◆ **What to work on**:
In the entries, take the lines starting at the one containing "Echo-Chat is our" and ending at the one containing "You can find". Substitute "backend" for every "server" in them, change nothing else, and return only those lines.

◆ **Material provided**:
= = =
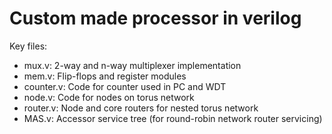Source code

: # Custom made processor in verilog

Key files:
 - mux.v: 2-way and n-way multiplexer implementation
 - mem.v: Flip-flops and register modules
 - counter.v: Code for counter used in PC and WDT
 - node.v: Code for nodes on torus network
 - router.v: Node and core routers for nested torus network
 - MAS.v: Accessor service tree (for round-robin network router servicing)
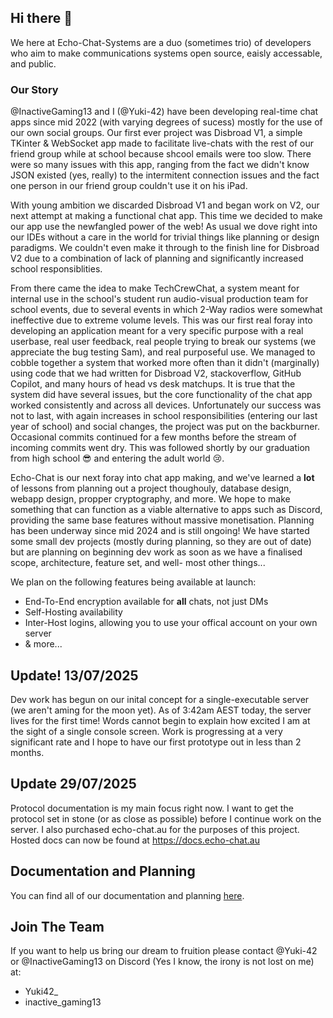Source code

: ## Hi there 👋

We here at Echo-Chat-Systems are a duo (sometimes trio) of developers who aim to make communications systems open source, eaisly accessable, and public.

### Our Story

@InactiveGaming13 and I (@Yuki-42) have been developing real-time chat apps since mid 2022 (with varying degrees of sucess) mostly for the use of our own social groups. Our first ever project was Disbroad V1, a simple TKinter & WebSocket app made to facilitate live-chats with the rest of our friend group while at school because shcool emails were too slow. There were so many issues with this app, ranging from the fact we didn't know JSON existed (yes, really) to the intermitent connection issues and the fact one person in our friend group couldn't use it on his iPad. 

With young ambition we discarded Disbroad V1 and began work on V2, our next attempt at making a functional chat app. This time we decided to make our app use the newfangled power of the web! As usual we dove right into our IDEs without a care in the world for trivial things like planning or design paradigms. We couldn't even make it through to the finish line for Disbroad V2 due to a combination of lack of planning and significantly increased school responsiblities. 

From there came the idea to make TechCrewChat, a system meant for internal use in the school's student run audio-visual production team for school events, due to several events in which 2-Way radios were somewhat ineffective due to extreme volume levels. This was our first real foray into developing an application meant for a very specific purpose with a real userbase, real user feedback, real people trying to break our systems (we appreciate the bug testing Sam), and real purposeful use. We managed to cobble together a system that worked more often than it didn't (marginally) using code that we had written for Disbroad V2, stackoverflow, GitHub Copilot, and many hours of head vs desk matchups. It is true that the system did have several issues, but the core functionality of the chat app worked consistently and across all devices. Unfortunately our success was not to last, with again increases in school responsibilities (entering our last year of school) and social changes, the project was put on the backburner. Occasional commits continued for a few months before the stream of incoming commits went dry. This was followed shortly by our graduation from high school 😎 and entering the adult world 😢. 

Echo-Chat is our next foray into chat app making, and we've learned a **lot** of lessons from planning out a project thoughouly, database design, webapp design, propper cryptography, and more. We hope to make something that can function as a viable alternative to apps such as Discord, providing the same base features without massive monetisation. Planning has been underway since mid 2024 and is still ongoing! We have started some small dev projects (mostly during planning, so they are out of date) but are planning on beginning dev work as soon as we have a finalised scope, architecture, feature set, and well- most other things...

We plan on the following features being available at launch:
- End-To-End encryption available for **all** chats, not just DMs
- Self-Hosting availability
- Inter-Host logins, allowing you to use your offical account on your own server
- & more...

## Update! 13/07/2025

Dev work has begun on our inital concept for a single-executable server (we aren't aming for the moon yet). As of 3:42am AEST today, the server lives for the first time! Words cannot begin to explain how excited I am at the sight of a single console screen. Work is progressing at a very significant rate and I hope to have our first prototype out in less than 2 months. 

## Update 29/07/2025

Protocol documentation is my main focus right now. I want to get the protocol set in stone (or as close as possible) before I continue work on the server. I also purchased echo-chat.au for the purposes of this project. Hosted docs can now be found at https://docs.echo-chat.au

## Documentation and Planning

You can find all of our documentation and planning [here](https://docs.echo-chat.au). 

## Join The Team

If you want to help us bring our dream to fruition please contact @Yuki-42 or @InactiveGaming13 on Discord (Yes I know, the irony is not lost on me) at:
- Yuki42_
- inactive_gaming13
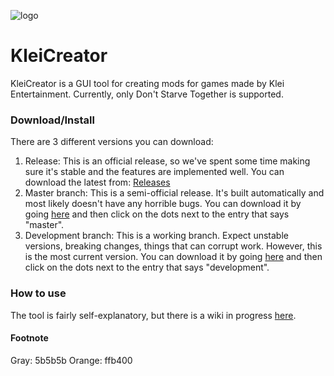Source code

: ![logo](https://cdn.deepcore.dev/kleicreator/kleicreator_wide.png)
# KleiCreator
KleiCreator is a GUI tool for creating mods for games made by Klei Entertainment. Currently, only Don't Starve Together is supported. 

### Download/Install
There are 3 different versions you can download:
 1. Release: This is an official release, so we've spent some time making sure it's stable and the features are implemented well. You can download the latest from: [Releases](https://lab.deepcore.dev/kleicreator/kleicreator/-/releases)
 2. Master branch: This is a semi-official release. It's built automatically and most likely doesn't have any horrible bugs. You can download it by going [here](https://lab.deepcore.dev/kleicreator/kleicreator/-/pipelines/?scope=branches&page=1) and then click on the dots next to the entry that says "master".
 3. Development branch: This is a working branch. Expect unstable versions, breaking changes, things that can corrupt work. However, this is the most current version. You can download it by going [here](https://lab.deepcore.dev/kleicreator/kleicreator/-/pipelines/?scope=branches&page=1) and then click on the dots next to the entry that says "development".

### How to use
The tool is fairly self-explanatory, but there is a wiki in progress [here](https://lab.deepcore.dev/kleicreator/kleicreator/-/wikis/home).

#### Footnote
Gray: 5b5b5b
Orange: ffb400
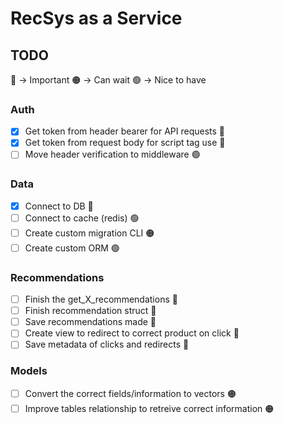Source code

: # RecSys as a Service

## TODO
🔴 -> Important
🟠 -> Can wait
🟢 -> Nice to have

### Auth
* [X] Get token from header bearer for API requests 🔴
* [X] Get token from request body for script tag use 🔴
* [ ] Move header verification to middleware 🟢

### Data
* [X] Connect to DB 🔴
* [ ] Connect to cache (redis) 🟢
* [ ] Create custom migration CLI 🟠
* [ ] Create custom ORM 🟢

### Recommendations
* [ ] Finish the get_X_recommendations 🔴
* [ ] Finish recommendation struct 🔴
* [ ] Save recommendations made 🔴
* [ ] Create view to redirect to correct product on click 🔴
* [ ] Save metadata of clicks and redirects 🔴

### Models
* [ ] Convert the correct fields/information to vectors 🟠
* [ ] Improve tables relationship to retreive correct information 🟠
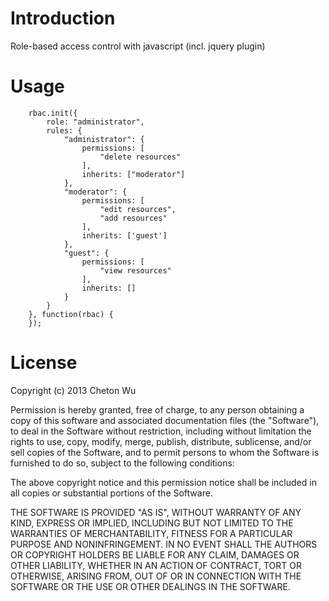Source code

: # Introduction

Role-based access control with javascript (incl. jquery plugin)

# Usage

        rbac.init({
            role: "administrator",
            rules: {
                "administrator": {
                    permissions: [
                        "delete resources"
                    ],
                    inherits: ["moderator"]
                },
                "moderator": {
                    permissions: [
                        "edit resources",
                        "add resources"
                    ],
                    inherits: ['guest']
                },
                "guest": {
                    permissions: [
                        "view resources"
                    ],
                    inherits: []
                }
            }
        }, function(rbac) {
        });

# License

Copyright (c) 2013 Cheton Wu

Permission is hereby granted, free of charge, to any person obtaining a copy
of this software and associated documentation files (the "Software"), to deal
in the Software without restriction, including without limitation the rights
to use, copy, modify, merge, publish, distribute, sublicense, and/or sell
copies of the Software, and to permit persons to whom the Software is
furnished to do so, subject to the following conditions:

The above copyright notice and this permission notice shall be included in
all copies or substantial portions of the Software.

THE SOFTWARE IS PROVIDED "AS IS", WITHOUT WARRANTY OF ANY KIND, EXPRESS OR
IMPLIED, INCLUDING BUT NOT LIMITED TO THE WARRANTIES OF MERCHANTABILITY,
FITNESS FOR A PARTICULAR PURPOSE AND NONINFRINGEMENT. IN NO EVENT SHALL THE
AUTHORS OR COPYRIGHT HOLDERS BE LIABLE FOR ANY CLAIM, DAMAGES OR OTHER
LIABILITY, WHETHER IN AN ACTION OF CONTRACT, TORT OR OTHERWISE, ARISING FROM,
OUT OF OR IN CONNECTION WITH THE SOFTWARE OR THE USE OR OTHER DEALINGS IN
THE SOFTWARE.
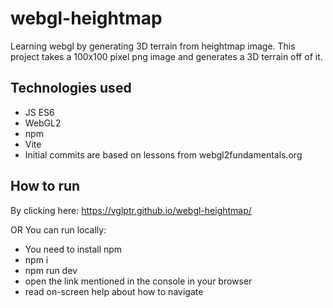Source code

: # webgl-heightmap
Learning webgl by generating 3D terrain from heightmap image.
This project takes a 100x100 pixel png image and generates a 3D terrain off of it.

## Technologies used
* JS ES6
* WebGL2
* npm
* Vite
* Initial commits are based on lessons from webgl2fundamentals.org

##  How to run
By clicking here:
https://vglptr.github.io/webgl-heightmap/

OR You can run locally:
* You need to install npm
* npm i
* npm run dev
* open the link mentioned in the console in your browser
* read on-screen help about how to navigate

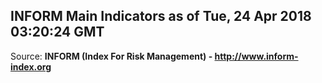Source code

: ## INFORM Main Indicators as of Tue, 24 Apr 2018 03:20:24 GMT

Source: **INFORM (Index For Risk Management) - http://www.inform-index.org**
= = =
◆ **Expected output**:
Echo-Chat is our next foray into chat app making, and we've learned a **lot** of lessons from planning out a project thoughouly, database design, webapp design, propper cryptography, and more. We hope to make something that can function as a viable alternative to apps such as Discord, providing the same base features without massive monetisation. Planning has been underway since mid 2024 and is still ongoing! We have started some small dev projects (mostly during planning, so they are out of date) but are planning on beginning dev work as soon as we have a finalised scope, architecture, feature set, and well- most other things...

We plan on the following features being available at launch:
- End-To-End encryption available for **all** chats, not just DMs
- Self-Hosting availability
- Inter-Host logins, allowing you to use your offical account on your own backend
- & more...

## Update! 13/07/2025

Dev work has begun on our inital concept for a single-executable backend (we aren't aming for the moon yet). As of 3:42am AEST today, the backend lives for the first time! Words cannot begin to explain how excited I am at the sight of a single console screen. Work is progressing at a very significant rate and I hope to have our first prototype out in less than 2 months. 

## Update 29/07/2025

Protocol documentation is my main focus right now. I want to get the protocol set in stone (or as close as possible) before I continue work on the backend. I also purchased echo-chat.au for the purposes of this project. Hosted docs can now be found at https://docs.echo-chat.au

## Documentation and Planning

You can find all of our documentation and planning [here](https://docs.echo-chat.au). 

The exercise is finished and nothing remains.